WORK ORDER: Each line from the one containing "right eye: (244, 416)" through the last line of the data below is to be written out verbatim, and nothing more.
[Opening SUPPLIED DATA section]
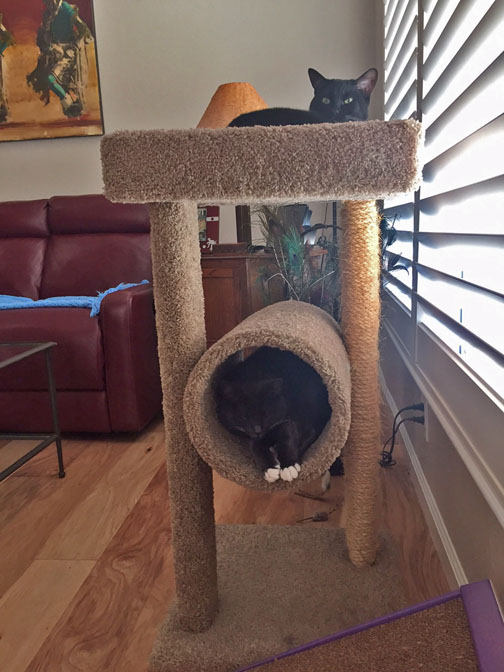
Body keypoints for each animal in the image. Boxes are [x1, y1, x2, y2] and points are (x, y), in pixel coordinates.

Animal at [215, 346, 331, 483]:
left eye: (265, 414)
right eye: (244, 416)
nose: (257, 430)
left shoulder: (287, 418)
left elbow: (288, 437)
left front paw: (289, 467)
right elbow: (255, 447)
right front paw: (270, 469)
[Closing SUPPLIED DATA section]
OUTPUT FOR THIS EXERCISE:
right eye: (244, 416)
nose: (257, 430)
left shoulder: (287, 418)
left elbow: (288, 437)
left front paw: (289, 467)
right elbow: (255, 447)
right front paw: (270, 469)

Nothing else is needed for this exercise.